Enviada em 06/06/2020

No livro “Admirável mundo novo”, o escritor Aldous Huxley retrata uma sociedade na qual seus integrantes são destituídos de uma consciência crítica, impedindo as percepções acerca dos problemas sociais que os circundam. Contudo, essa postura alienada não se restringe à obra distópica, já que, na realidade brasileira, alguns setores políticos e sociais não têm compreendido efetivamente a gravidade, por exemplo, da obesidade, dificultando, assim, a sua resolução. Diante disso, cabe analisar essa questão no país.

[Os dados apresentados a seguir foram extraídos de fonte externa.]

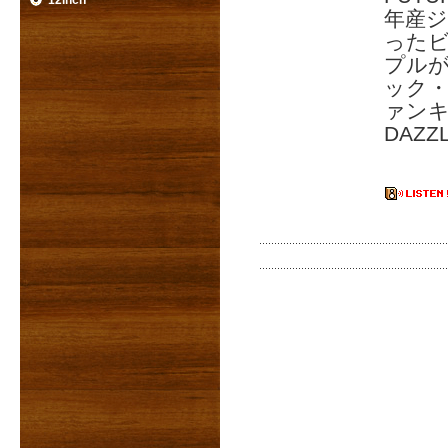
12inch
年産
った
プルが
ック・
ァンキ
DAZ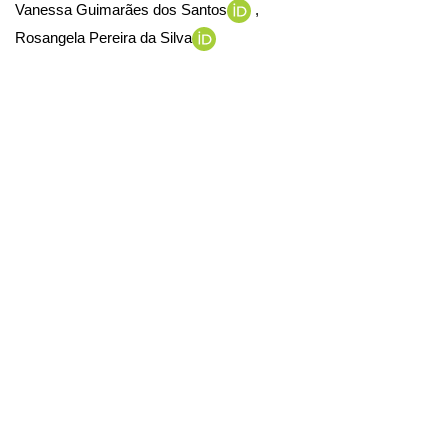
Vanessa Guimarães dos Santos
Rosangela Pereira da Silva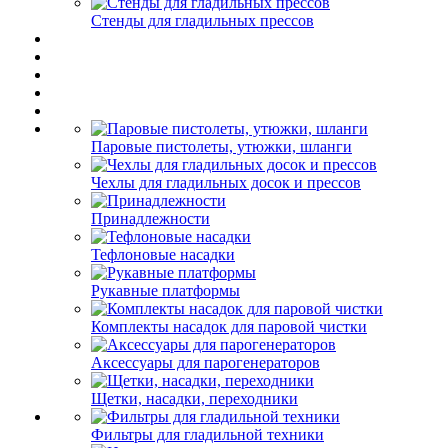
Стенды для гладильных прессов
Паровые пистолеты, утюжки, шланги
Чехлы для гладильных досок и прессов
Принадлежности
Тефлоновые насадки
Рукавные платформы
Комплекты насадок для паровой чистки
Аксессуары для парогенераторов
Щетки, насадки, переходники
Фильтры для гладильной техники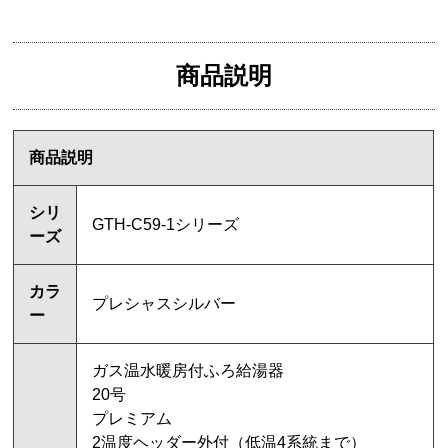
商品説明
商品説明
シリ
GTH-C59-1シリーズ
ーズ
カラ
プレシャスシルバー
ー
ガス温水暖房付ふろ給湯器
20号
プレミアム
2温度ヘッダー外付（低温4系統まで）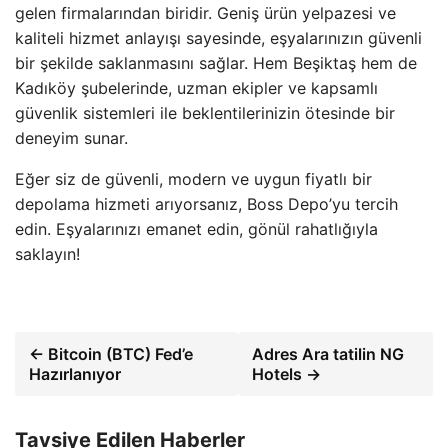
gelen firmalarından biridir. Geniş ürün yelpazesi ve
kaliteli hizmet anlayışı sayesinde, eşyalarınızın güvenli
bir şekilde saklanmasını sağlar. Hem Beşiktaş hem de
Kadıköy şubelerinde, uzman ekipler ve kapsamlı
güvenlik sistemleri ile beklentilerinizin ötesinde bir
deneyim sunar.
Eğer siz de güvenli, modern ve uygun fiyatlı bir
depolama hizmeti arıyorsanız, Boss Depo’yu tercih
edin. Eşyalarınızı emanet edin, gönül rahatlığıyla
saklayın!
← Bitcoin (BTC) Fed’e
Adres Ara tatilin NG
Hazırlanıyor
Hotels →
Tavsiye Edilen Haberler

De início, pontua-se que o Poder Público apresenta-se negligente ao não combater a obesidade. Isso porque existe uma deficiência no processo de educação alimentar, uma vez que falta as escolas estimularem, desde a infância, o consumo de alimentos mais saudáveis em detrimento daqueles que são ricos, por exemplo, em gorduras trans. Percebe-se, com isso, que a má alimentação tem tornado parte da população mais propensa ao ganho excessivo de massa corporal e, por conseguinte, a doenças crônicas. Vê-se, então, que o Estado não tem assegurado o bem-estar de toda a coletividade, demonstrando um desrespeito aos princípios previstos na Constituição Federal de 1988.

Ademais, nota-se que uma parcela da sociedade não tem questionado a obesidade, o que denota uma banalização do mal. Confirma-se isso pela postura resignada de algumas pessoas diante do baixo investimento estatal no setor da saúde, visto que verbas suficientes não têm sido disponibilizadas para a construção e melhoria de academias públicas, dificultando, assim, o incentivo à prática de exercícios físicos. A naturalização dessa problemática pode ser explicada a partir dos estudos da filósofa Hannah Arendt, posto que, segundo ela, a massificação social tem sido responsável por comprometer a capacidade crítica do indivíduo, o qual passa a aceitar, de maneira inerte, quadros negativos.

Infere-se, portanto, que a obesidade deve ser combatida. Logo, é necessário que o Estado, por meio de palestras conduzidas por profissionais da nutrição, promova, nas escolas, o estímulo a uma alimentação mais saudável, priorizando a diminuição no consumo de alimentos ricos em gorduras desde a infância, com o intuito de prevenir o ganho excessivo de massa corporal. Também, é fundamental que haja a atuação dos veículos midiáticos, mediante a realização de reportagens que exponham a relação entre o sedentarismo e os índices de obesidade, para desenvolver o senso crítico das pessoas e mobilizá-las a lutarem por um maior repasse estatal de verbas para a construção de academias públicas, visando a incentivar a prática frequente de exercícios físicos. Dessa forma, a alienação diante de impasses ficaria restrita à obra de Huxley.